14 July 2010

Who will harvest the opportunity?




"Manhattan is the richest, most professional, most congested and without a doubt most fascinating island in the world. To attempt to plant , sustain and harvest two acres of wheat here, wasting valuable real estate, obstructing the machinery by going against the system, was an affrontery that made it the powerful paradox I had sought" Agnes Denes, Wheatfield: A Confrontation 1982


via The City Project


Damon Rich, Cities Destroyed for Cash, 2009, 1431 plastic markers on a panorama of New York City, c.30 x 30m. Photograph: Damon Rich


Damon Rich, Red Lines Housing Crisis Learning Center, 2008. Installation views at MIT Museum, Cambridge, MA. (Photos: Judith M. Daniels)


Centre Point tower, London





I have no intention here, alas, solving the puzzle ever revolving around the question whether architecture is just the means and instrument, or the very source for changing the world. Yet, we know for sure that the real estate and the buildings themselves, at least in their very physical presence accelerated the last credit crunch. 'It's quite fascinating how this is possibly the first crisis of our times that has a distinctive architectural aesthetic - empty, detached suburban mansions connected by deserted streets, or slum-like frame houses in varying states of dilapidation,' says Joseph Grima, director of Storefront for Art and Architecture.

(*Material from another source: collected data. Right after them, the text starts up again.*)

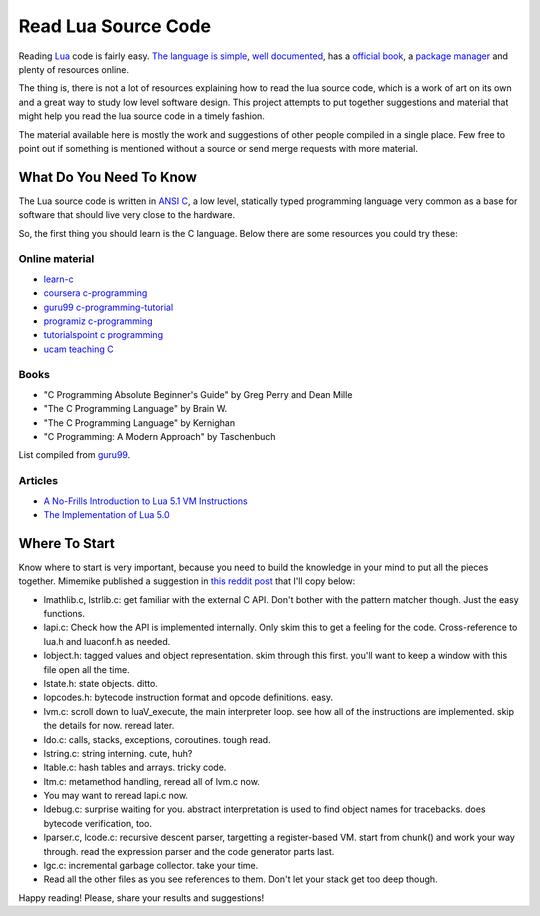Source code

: ====================
Read Lua Source Code
====================

Reading Lua_ code is fairly easy. `The language is simple`_,
`well documented`_, has a `official book`_, a `package manager`_
and plenty of resources online.

The thing is, there is not a lot of resources explaining
how to read the lua source code, which is a work of
art on its own and a great way to study low level
software design. This project attempts to put
together suggestions and material that might
help you read the lua source code in a timely
fashion.

The material available here is mostly the work and
suggestions of other people compiled in a single
place. Few free to point out if something is
mentioned without a source or send merge requests
with more material.

------------------------
What Do You Need To Know
------------------------

The Lua source code is written in `ANSI C`_, a low level, statically
typed programming language very common as a base for
software that should live very close to the hardware.

So, the first thing you should learn is the C language. Below
there are some resources you could try these:

Online material
===============

- `learn-c`_
- `coursera c-programming`_
- `guru99 c-programming-tutorial`_
- `programiz c-programming`_
- `tutorialspoint c programming`_
- `ucam teaching C`_

Books
=====

- "C Programming Absolute Beginner's Guide" by Greg Perry and Dean Mille
- "The C Programming Language" by Brain W.
- "The C Programming Language" by Kernighan
- "C Programming: A Modern Approach" by Taschenbuch

List compiled from guru99_.

Articles
========

- `A No-Frills Introduction to Lua 5.1 VM Instructions`_
- `The Implementation of Lua 5.0`_

.. _The Implementation of Lua 5.0: https://www.researchgate.net/profile/Roberto_Ierusalimschy/publication/220349489_The_Implementation_of_Lua_50/links/02e7e52403a963d32c000000.pdf
.. _A No-Frills Introduction to Lua 5.1 VM Instructions: http://luaforge.net/docman/83/98/ANoFrillsIntroToLua51VMInstructions.pdf

--------------
Where To Start
--------------

Know where to start is very important, because you need to build the
knowledge in your mind to put all the pieces together. Mimemike
published a suggestion in `this reddit post`_ that I'll copy below:

- lmathlib.c, lstrlib.c: get familiar with the external C API. Don't bother with the pattern matcher though. Just the easy functions.
- lapi.c: Check how the API is implemented internally. Only skim this to get a feeling for the code. Cross-reference to lua.h and luaconf.h as needed.
- lobject.h: tagged values and object representation. skim through this first. you'll want to keep a window with this file open all the time.
- lstate.h: state objects. ditto.
- lopcodes.h: bytecode instruction format and opcode definitions. easy.
- lvm.c: scroll down to luaV_execute, the main interpreter loop. see how all of the instructions are implemented. skip the details for now. reread later.
- ldo.c: calls, stacks, exceptions, coroutines. tough read.
- lstring.c: string interning. cute, huh?
- ltable.c: hash tables and arrays. tricky code.
- ltm.c: metamethod handling, reread all of lvm.c now.
- You may want to reread lapi.c now.
- ldebug.c: surprise waiting for you. abstract interpretation is used to find object names for tracebacks. does bytecode verification, too.
- lparser.c, lcode.c: recursive descent parser, targetting a register-based VM. start from chunk() and work your way through. read the expression parser and the code generator parts last.
- lgc.c: incremental garbage collector. take your time.
- Read all the other files as you see references to them. Don't let your stack get too deep though.


Happy reading! Please, share your results and suggestions!

.. _ANSI C: https://en.wikipedia.org/wiki/C_(programming_language)
.. _coursera c-programming: https://coursera.org/specializations/c-programming
.. _guru99 c-programming-tutorial: https://www.guru99.com/c-programming-tutorial.html
.. _guru99: https://www.guru99.com
.. _learn-c: https://www.learn-c.org/
.. _Lua: https://www.lua.org/
.. _official book: https://www.lua.org/docs.html#books
.. _package manager: https://luarocks.org/
.. _programiz c-programming: https://www.programiz.com/c-programming
.. _The language is simple: https://devhints.io/lua
.. _this reddit post: https://www.reddit.com/r/programming/comments/63hth/ask_reddit_which_oss_codebases_out_there_are_so/c02pxbp/
.. _tutorialspoint c programming: https://www.tutorialspoint.com/cprogramming/index.htm
.. _ucam teaching C: http://www-h.eng.cam.ac.uk/help/tpl/languages/C/teaching_C/teaching_C.html
.. _well documented: https://www.lua.org/docs.html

While the architecture of financial districts brings no hope of resolving the aforementioned puzzle, as it only makes them culturalized products, their today immense unrented, empty space offers maybe a crack into the heart of the problem. In Berlin, Potsdamer Platz, the facade became more valuable than the space itself. Look, also, at the enormous TINAG collection of London City office space waiting to be rented.

The housing schemes are unmistakeably connected to the corporations whether East or West. Maybe contemporary art has retained the means to confront the problem without falling into the culturalization trap. Damon Rich from Centre for Urban Pedagogy is in his project Red Lines Housing Crisis Learning Centre trying to unveil how does the notion of financial risk affect the built environment?

Office space is mirroring the capital, but sometimes, like in the example of Centre Point tower of London, built in the 1960s - floors waiting to be rented for years did not reflect the lack of the interest in this space - but the power and the monopoly of one man to raise the rent by such a gesture. There we are again at the same integral interdependent point of the state and its tax relief for the land developers. In Britain, it took a long time for broader public to accept the outlook of the tall buildings and the city smart facades, but in this country the traditionalists would probably embrace its first failure to use it for their understanding of some 'more human' form. If the dragons and lions did not help the City of London headway, can Feng Shui (in the year of Tiger) or at least, Maneki Neko?